Matcha Chiffon Cake 抹茶戚風蛋糕

Here’s the most current chiffon cake recipe that I use. It’s just a typical chiffon cake recipe but I altered the order of the ingredients being added. This method is good for novice baker as it results in a smoother batter. The cake texture is more cottoney and the flavour is good no matter it’s chilled or not. Apart from chiffon cake baked in a tube pan, I’ve also baked cake base and cupcakes using this method with great results. For cake base, feel free to visit my blog posts, Chestnut Cake with Fresh Fruits for recipe. For cupcakes, check out my blog posts, Chocolate Chiffon Cupcakes (2) and Vanilla Chiffon Cupcakes with Ganache Filling and Meringue Buttercream (2).


Matcha Chiffon Cake

Ingredients(17cm extra tall chiffon tube pan)
80 g cake flour
8 g uji matcha powder
A pinch of salt
55 g grapeseed or corn oil
80 g milk
4 egg yolks, large
4 egg whites, large
1/2 tsp white vinegar or lemon juice (I used apple cider vinegar)
70 g organic cane sugar, fine granulated
*** the large eggs I use are about 60 g each with shell

低筋麵粉 80克
宇治抹茶粉 8克
鹽 少許
葡葡萄籽油或粟米油 55克
牛奶 80克
蛋黃(大號雞蛋) 4個
蛋白(大號雞蛋) 4個
白醋或檸檬汁(EC用蘋果醋) 1/2茶匙
細砂糖(EC用有機蔗糖) 70克

Directions 做法

Sift and combine together the flour, matcha powder and salt in a large mixing bowl. Stir in oil with a spatula to form a smooth paste. Stir in milk until incorporated. Stir in egg yolks in two batches to form a smooth, glossy and somewhat slimy batter. The texture will look different than one made with the traditional method.

In another impeccably clean mixing bowl, whip egg whites and vinegar using an electric mixer or a stand mixer with the whisk attachment. Beat at medium-high speed until soft peaks form. Add sugar in batches and continue beating until glossy and firm peaks form. Change to low speed to minimize the air bubble size toward the end of the beating stage.
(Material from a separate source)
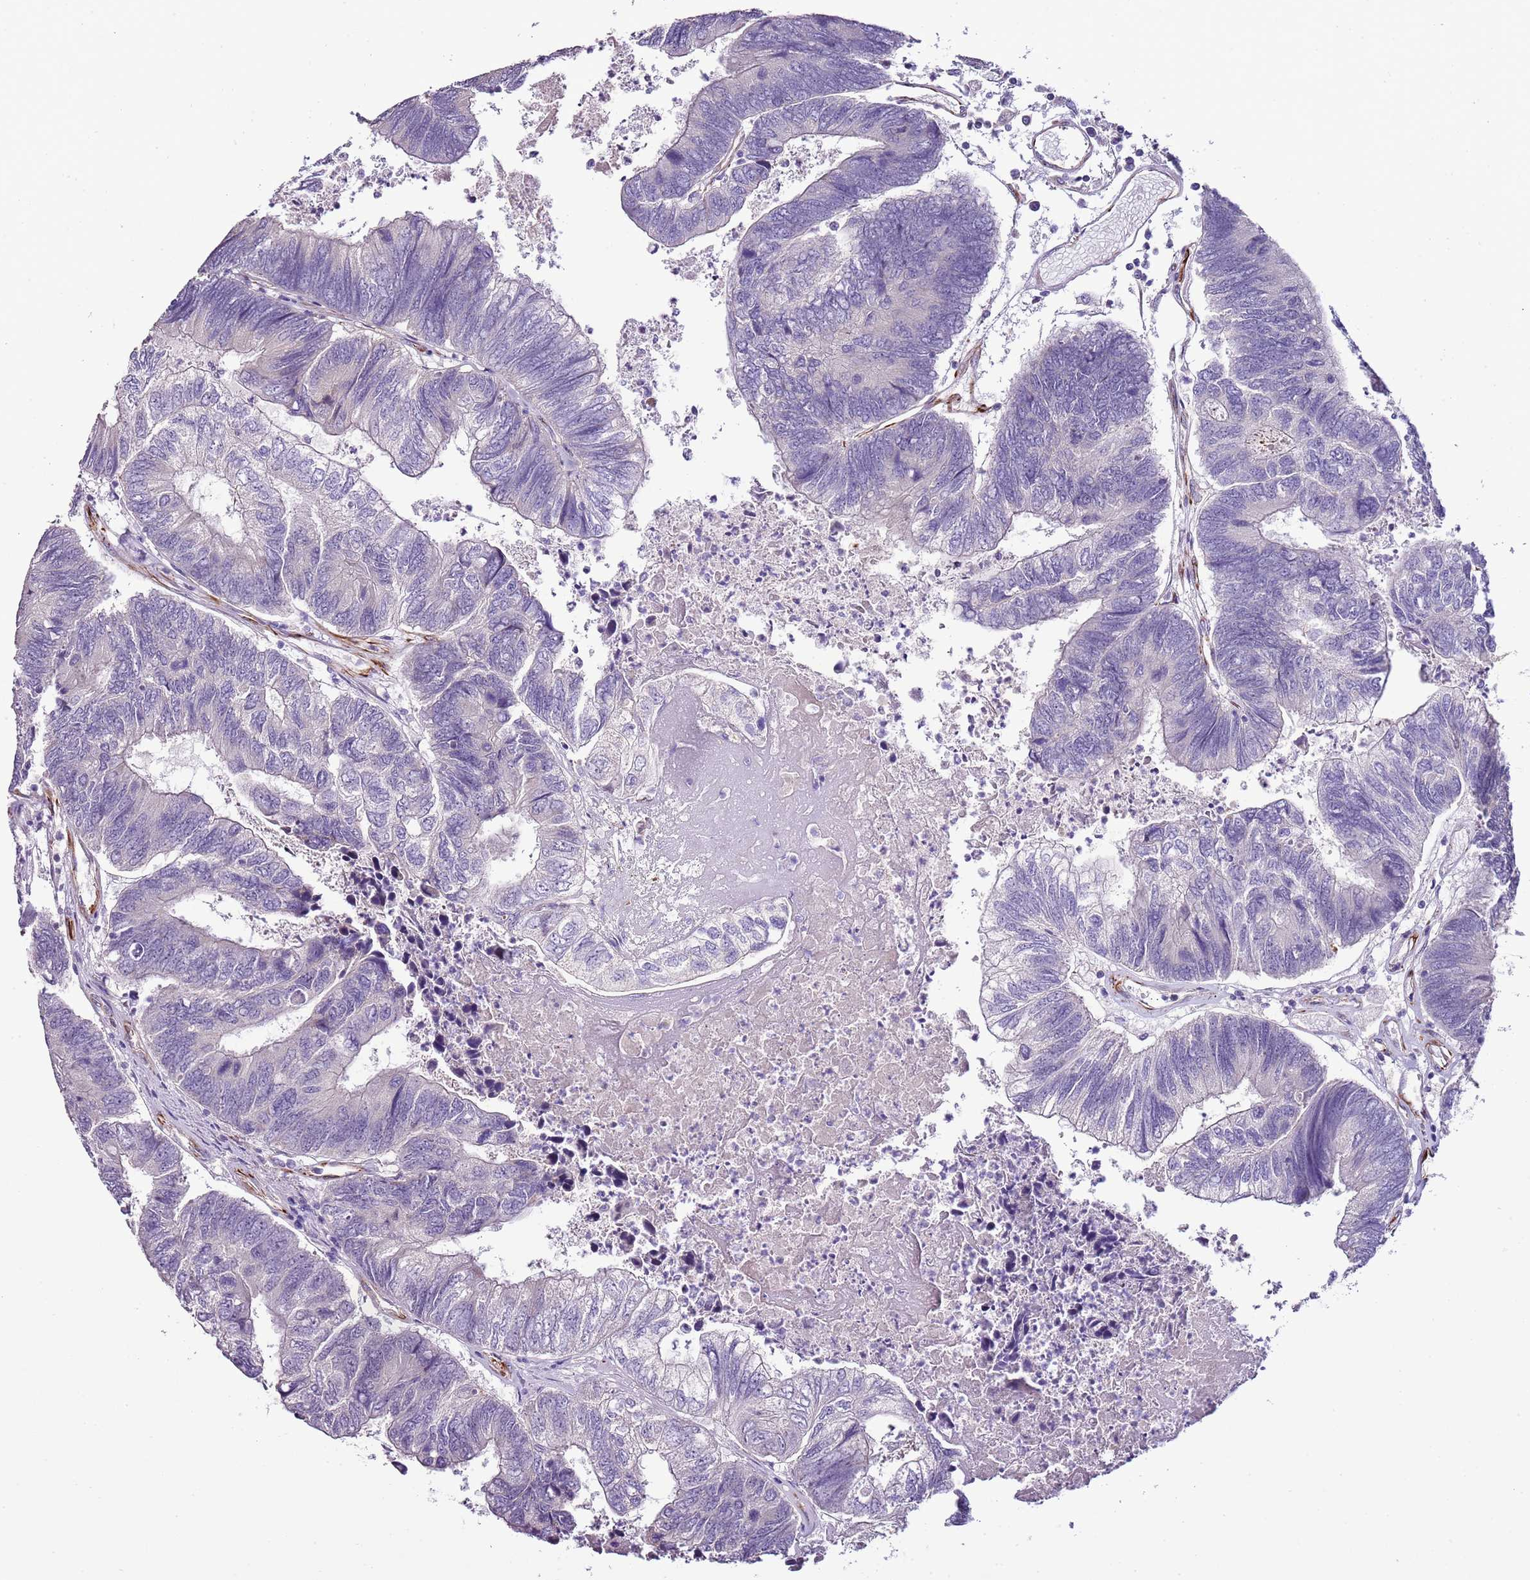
{"staining": {"intensity": "negative", "quantity": "none", "location": "none"}, "tissue": "colorectal cancer", "cell_type": "Tumor cells", "image_type": "cancer", "snomed": [{"axis": "morphology", "description": "Adenocarcinoma, NOS"}, {"axis": "topography", "description": "Colon"}], "caption": "This is an IHC micrograph of colorectal adenocarcinoma. There is no expression in tumor cells.", "gene": "ZNF786", "patient": {"sex": "female", "age": 67}}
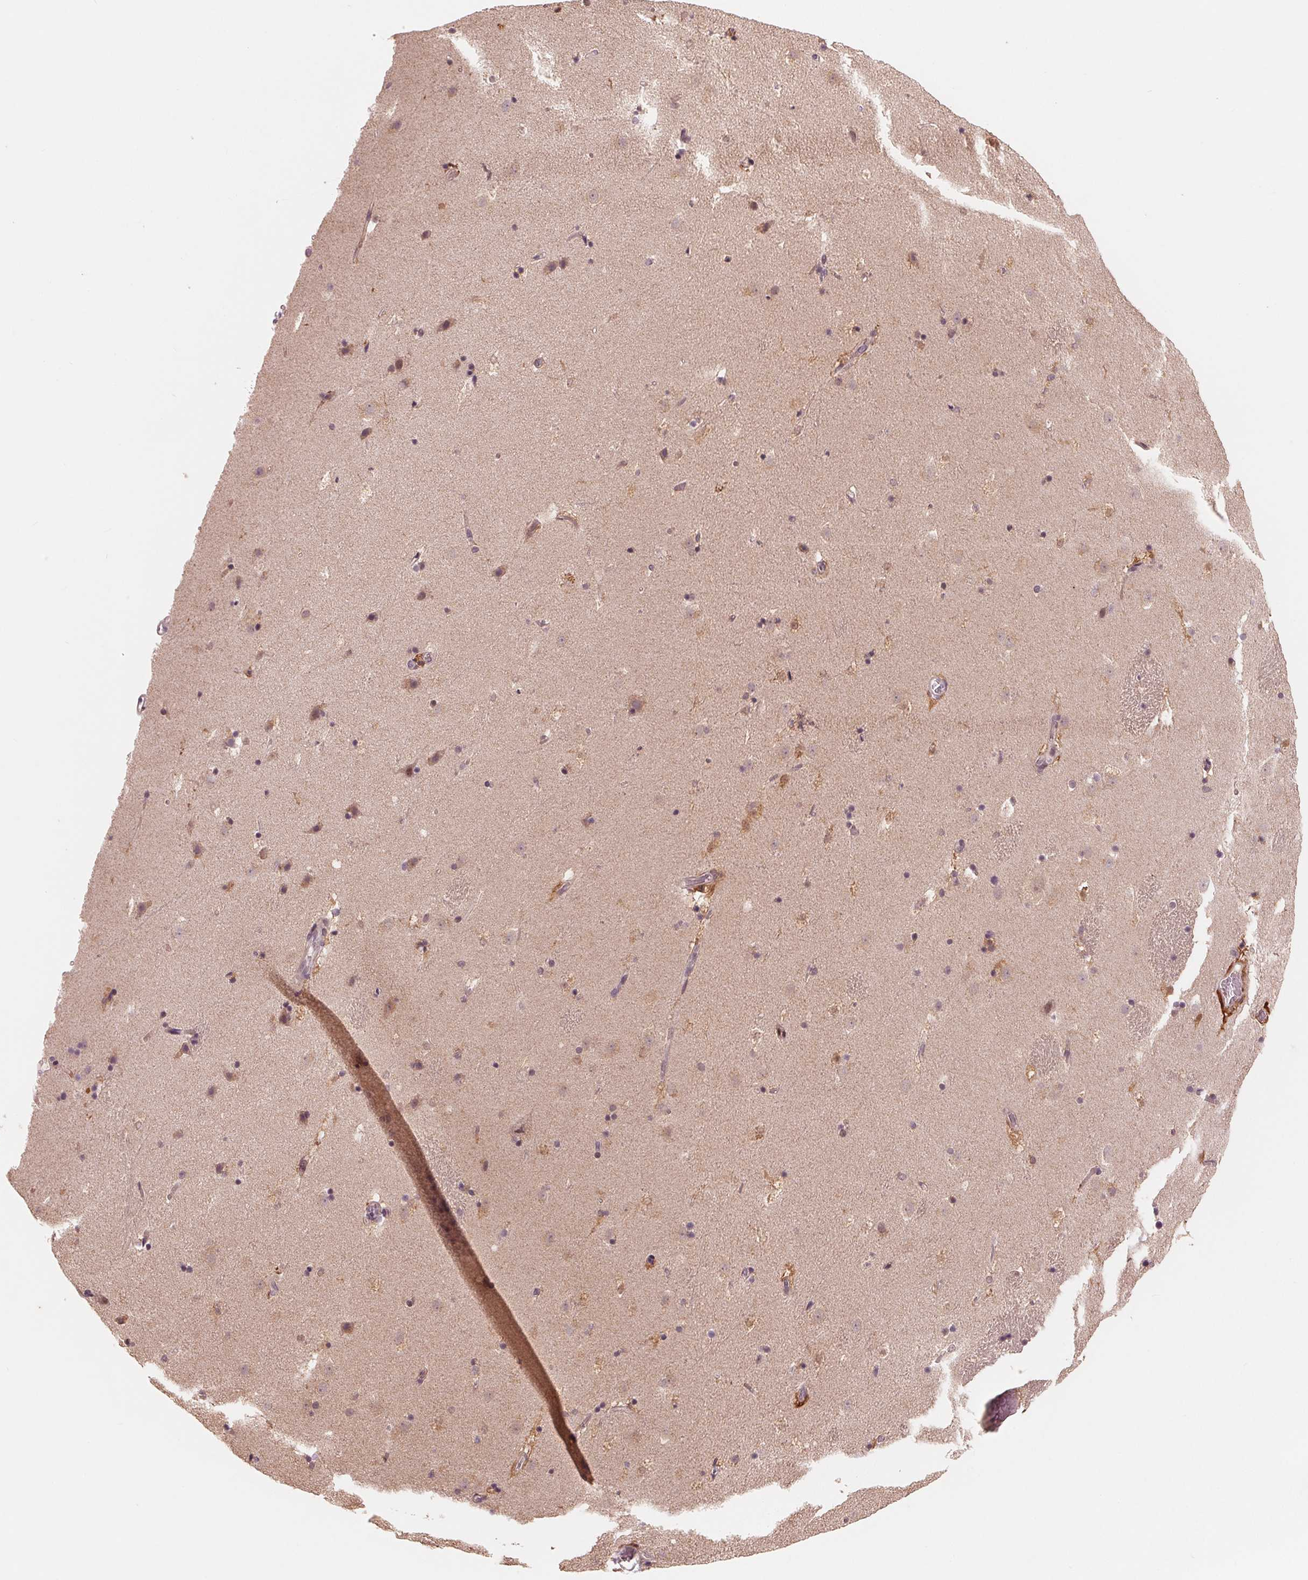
{"staining": {"intensity": "weak", "quantity": "<25%", "location": "cytoplasmic/membranous"}, "tissue": "caudate", "cell_type": "Glial cells", "image_type": "normal", "snomed": [{"axis": "morphology", "description": "Normal tissue, NOS"}, {"axis": "topography", "description": "Lateral ventricle wall"}], "caption": "This photomicrograph is of unremarkable caudate stained with immunohistochemistry to label a protein in brown with the nuclei are counter-stained blue. There is no staining in glial cells. (Brightfield microscopy of DAB immunohistochemistry at high magnification).", "gene": "IL9R", "patient": {"sex": "male", "age": 37}}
When you lift up the whisk, the peak will hold its straight and pointy shape but the tip will fall back only very slightly.

Add one third of the meringue to the yolk batter and fold with a whisk to lighten. Add mixture back to the meringue and fold gently and thoroughly first with a whisk then with a spatula until homogeneous. Tap the mixing bowl against the kitchen countertop several times to get rid of any large air bubbles. Slowly pour batter into an unprepared tube pan with a removable bottom. Swirl the batter with a wooden stick or chopstick to further remove remaining big bubbles. Gently shake the cake pan side to side to level the batter if needed.

Rest pan on a baking sheet, place a small cup of hot water beside it, then bake in a 300℉/150℃ preheated oven for 10 minutes. Spritz the surface with a light mist of water and continue baking for another 30 to 35 minutes. The cake is fully baked when it is golden on top and has reached its maximum height and decreased in height slightly. Every oven is different so adjust baking time accordingly while using the colour and height reduction as a hint. Drop cake pan on the kitchen countertop at a distance upon removal from the oven. This will release any gas trapped in the cake cells and minimize shrinkage. Invert pan on a wire rack to cool completely before unmolding. Keep the cake refrigerated. Serve cake chilled or at room temperature.
***use a knife to cut a few lines on the cake surface after 10 minutes of baking for an even rising appearance

Bake until the cake has reached its maximum height and slightly decreased n height.